Bad Hair Youth
#25: A Hair-raising Tale
There's one person in the office who would always try to guess if I was going out with friends after work on a particular day. 9 out of 10 times, he would get it right. When I asked him what it was that gave me away, he said, "It's your hair. When you wear it down, I know something's up." Hmm. I never really saw it as a freakily precise index of my social calendar but come to think of it, maybe I say more with my hair than I actually intend to.
Last Friday, as I was driving to a meeting, I noticed a little girl happily walking with her mom. She was about 7 or 8. She was thin and dark and too far away for me to see the features of her face. But she had long hair. And while she wasn't dressed so prettily, the way her hair just flowed as she bounced along to keep up with her mother's pace made me smile. It was actually a sad smile as I wondered why my mom didn't let my hair grow long when I was a kid. I would always have this cropped blah hair that, on top of my being dark and scrawny, made sure I faded into the background in all class pictures. No, I never even wore any of those ridiculously huge candy-colored hair ribbons.
When I was around 7 years old, I asked my mom why she never braided my hair. She just said, "I don't know how to. Besides, I'm a simple person. Simple people don't do braids." I don't recall if she actually said that brains mattered more than braids but that's what I got out of that. And I never asked her again.
It was close to ten years after that when I came to the point of saying "I think I've got the brains part figured out. It's time for me to stop having bad hair. " Another 10 years after and I've got my hairstylist for a bestfriend. I still don't do braids nor bright ribbons but my hair now is long with a lot of character. There's no fading with this hair now. Hah.
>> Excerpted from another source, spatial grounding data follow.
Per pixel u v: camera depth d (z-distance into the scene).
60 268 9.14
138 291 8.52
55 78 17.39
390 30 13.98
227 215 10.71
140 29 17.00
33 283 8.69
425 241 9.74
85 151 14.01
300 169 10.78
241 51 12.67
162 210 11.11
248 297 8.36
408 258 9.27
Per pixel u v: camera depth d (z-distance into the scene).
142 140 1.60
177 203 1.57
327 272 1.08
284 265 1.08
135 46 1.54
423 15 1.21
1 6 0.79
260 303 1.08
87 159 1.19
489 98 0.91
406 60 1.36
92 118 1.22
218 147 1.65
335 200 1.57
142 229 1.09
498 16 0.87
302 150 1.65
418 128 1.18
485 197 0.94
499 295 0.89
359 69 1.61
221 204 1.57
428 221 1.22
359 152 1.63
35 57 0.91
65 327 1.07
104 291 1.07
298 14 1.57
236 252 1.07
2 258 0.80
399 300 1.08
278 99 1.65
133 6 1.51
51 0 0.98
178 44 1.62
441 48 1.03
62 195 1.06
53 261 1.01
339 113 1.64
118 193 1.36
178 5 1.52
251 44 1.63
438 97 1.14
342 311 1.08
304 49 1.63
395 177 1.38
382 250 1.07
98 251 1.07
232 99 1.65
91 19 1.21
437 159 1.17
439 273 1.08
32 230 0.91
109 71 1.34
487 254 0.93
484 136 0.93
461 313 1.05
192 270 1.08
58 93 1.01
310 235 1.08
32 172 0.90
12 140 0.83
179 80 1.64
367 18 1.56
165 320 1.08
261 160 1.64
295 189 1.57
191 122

One time, after bumping into one of my old officemates at the mall, my friend Rachel asked me, "Why is it that you always seem to untie your hair when you run into someone?" Wha-? Huh? I got ready to protest; but after a blink or two, I realized that, hey, it was true. I had been doing it unknowingly. Wow. I didn't know she was that observant. I didn't even realize I was that predictable or that consistent. To release tension maybe? A subconscious form of 'loosening up' perhaps? Or maybe to just plain look better by whipping out my "magic hair." I don't know. All I know is that unless you're under 8 and completely dependent on your mother for your styling needs, there's no excuse for having bad hair.